For years, the problem has been that re-fracking is a gamble, even for wildcatters. If a driller re-fracks a well too close to an adjacent well, the fluid from the fractures may begin to spill into one another and ruin both wells, a phenomenon called a frack hit. The wells could start to produce water or natural pressures could dissipate.
“This technology is very much in its infancy and it’s not going to be something that’s going to change the game or move the needle at least in the near term,” said Jonathan Garrett, an analyst at Wood Mackenzie.
Nevertheless, re-fracturing has a lot of potential as research on the process continues to expand, said Christopher Robart, an analyst at IHS.
“It’s still early days,” he said. “What will make it more successful is undertaking a significantly larger number of re-frack jobs. A lot of that comes down to the E&P’s confidence and appetite for doing science with not-fully proven techniques on their own wells.”
With the oil bust, that appetite is starting to grow, technology companies say. Executives at the Schlumberger and Halliburton, the world’s No. 1 and No. 2 oil field service companies, recently told investors U.S. energy producers are increasingly willing to take up technology used to re-stimulate wells.
Private equity firm BlackRock has promised to put up $500 million over the next three years to pour into Halliburton’s refracking operations, Halliburton President Jeff Miller announced during an earning conference call last month.

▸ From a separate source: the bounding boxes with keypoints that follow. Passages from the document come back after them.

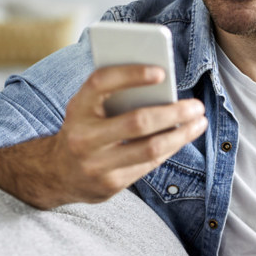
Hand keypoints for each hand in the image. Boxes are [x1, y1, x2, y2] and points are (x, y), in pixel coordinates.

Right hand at [49, 64, 207, 203]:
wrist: (55, 174)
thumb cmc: (83, 129)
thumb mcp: (87, 108)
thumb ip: (114, 95)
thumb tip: (162, 85)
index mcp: (77, 109)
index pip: (101, 83)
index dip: (131, 74)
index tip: (161, 71)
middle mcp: (83, 137)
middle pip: (137, 122)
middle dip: (173, 112)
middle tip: (196, 105)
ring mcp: (96, 165)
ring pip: (150, 149)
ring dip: (181, 134)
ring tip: (199, 122)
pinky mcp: (110, 184)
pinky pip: (149, 164)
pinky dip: (169, 148)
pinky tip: (182, 137)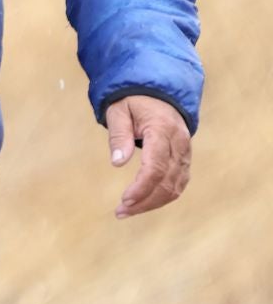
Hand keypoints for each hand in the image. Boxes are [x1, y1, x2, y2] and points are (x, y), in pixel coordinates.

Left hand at [106, 94, 191, 219]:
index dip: (141, 188)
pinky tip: (145, 202)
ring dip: (153, 202)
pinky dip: (164, 196)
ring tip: (128, 211)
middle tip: (121, 212)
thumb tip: (117, 163)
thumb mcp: (118, 110)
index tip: (124, 201)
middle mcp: (179, 143)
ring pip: (176, 186)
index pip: (156, 167)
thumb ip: (119, 135)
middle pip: (167, 182)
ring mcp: (185, 152)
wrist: (159, 90)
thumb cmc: (133, 100)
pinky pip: (179, 183)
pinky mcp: (185, 159)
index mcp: (162, 130)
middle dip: (145, 201)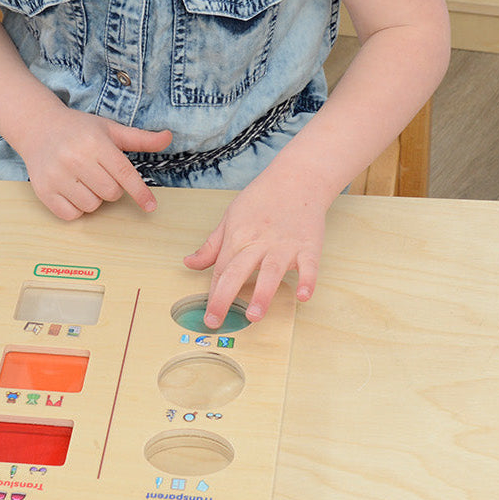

Schlumberger CEO Paal Kibsgaard said his firm is willing to change the way it sets up service contracts, and bear the up-front costs of re-fracking as a way to show it is confident in its technology, in exchange for more of the upside when the oil starts flowing.
Oil companies’ demand for new technology is much higher than in any previous downturn, Kibsgaard said, as more technological breakthroughs emerge to help firms bring more oil out of the formations.
“In the rear-view mirror, we think, ‘That was easy,’ ” Baker Hughes’ Freitag said. “It was never easy. Fifty or sixty years ago, it was difficult to extract oil and gas, but we figured it out.”